In the passage about the racehorse Timely Writer, which jockey was riding him when his left foreleg broke?

*** PASSAGE FOR REVIEW Section Begins ***

At the start of the 1982 three-year-old racing season, key wins in March and April in the Flamingo Stakes and Florida Derby established Timely Writer as the prohibitive favorite for the Triple Crown of Thoroughbred Racing. It had been announced after the Flamingo Stakes that veterinarian Dr. William Reed had purchased 50% of the colt's breeding rights for $3 million. However, a life-threatening case of colic at Churchill Downs in Kentucky sidelined him ten days prior to the Kentucky Derby. With only a 50% chance of surviving surgery, Timely Writer recovered and endured a months-long rehabilitation program. He made his return to racing on August 14, 1982, at Suffolk Downs, winning the Yankee Handicap. That victory was followed by a return to Saratoga Race Course in allowance company before an unsuccessful bid in the Marlboro Cup Invitational Handicap at Belmont Park. He rebounded from that effort with an easy win in a handicap race a week prior to a scheduled start in the Jockey Club Gold Cup.

Timely Writer was installed as the 2-1 morning line favorite for that race, which was to be his final start before retirement to stud. He was unleashing his signature come-from-behind move with 1/2 mile left to race under jockey Jeffrey Fell when suddenly the horse's left foreleg broke. He fell to the ground, with three other horses stumbling over him. With no possibility of repairing his leg, Timely Writer was humanely euthanized. Another colt, Johnny Dance, who had collided with his fallen foe, suffered the same fate.

*** PASSAGE FOR REVIEW Section Ends ***
*** STORED DATA Section Begins ***

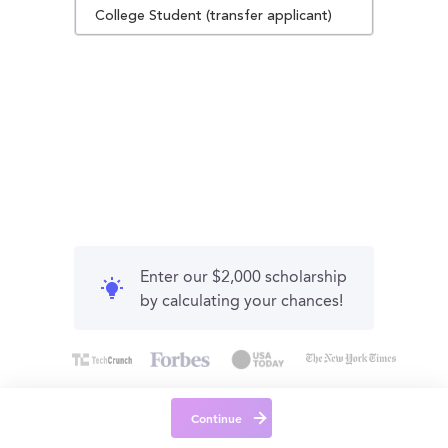
College Student (transfer applicant)
Enter our $2,000 scholarship
by calculating your chances!
Continue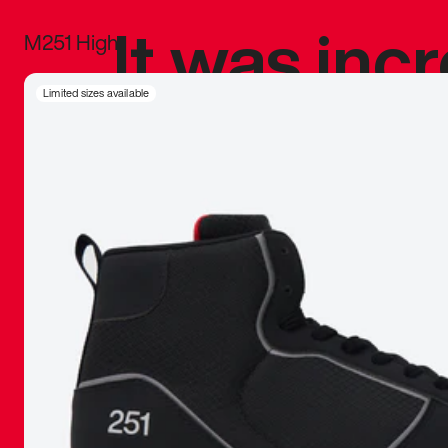
It was inc
M251 High
sneaker that
Limited sizes available
The details, 
inspired b
things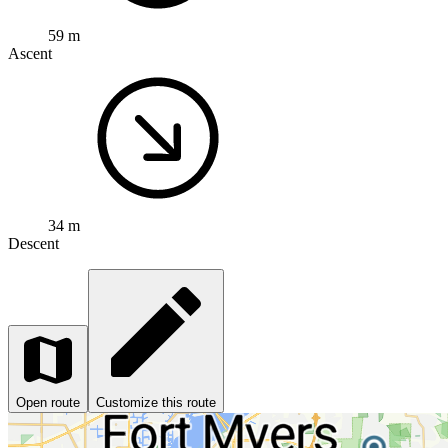
59 m
Ascent
34 m
Descent
Open route
Customize this route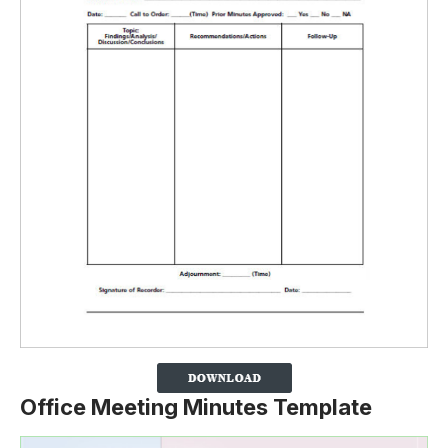
Office Meeting Minutes Template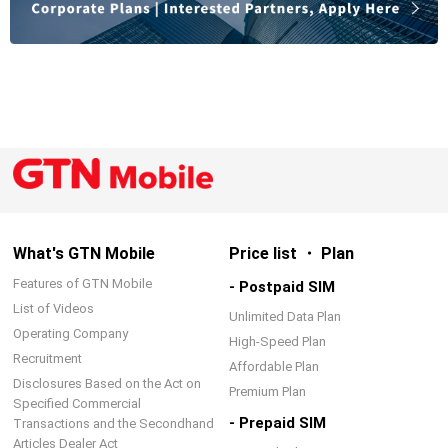
What's GTN Mobile
Price list ・ Plan
Features of GTN Mobile
- Postpaid SIM
List of Videos
Unlimited Data Plan
Operating Company
High-Speed Plan
Recruitment
Affordable Plan
Disclosures Based on the Act on
Premium Plan
Specified Commercial
- Prepaid SIM
Transactions and the Secondhand
Articles Dealer Act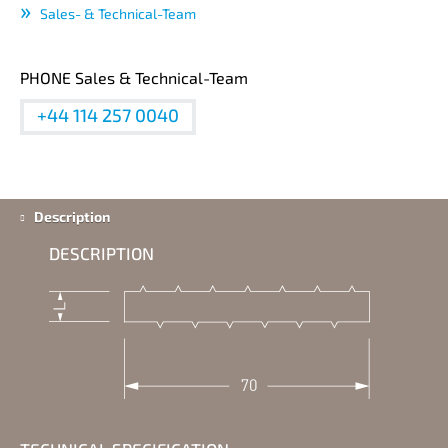
Sales- & Technical-Team
PHONE Sales & Technical-Team
+44 114 257 0040
Description
DESCRIPTION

*** STORED DATA Section Ends ***

> [THE COMPLETED TASK]
Jeffrey Fell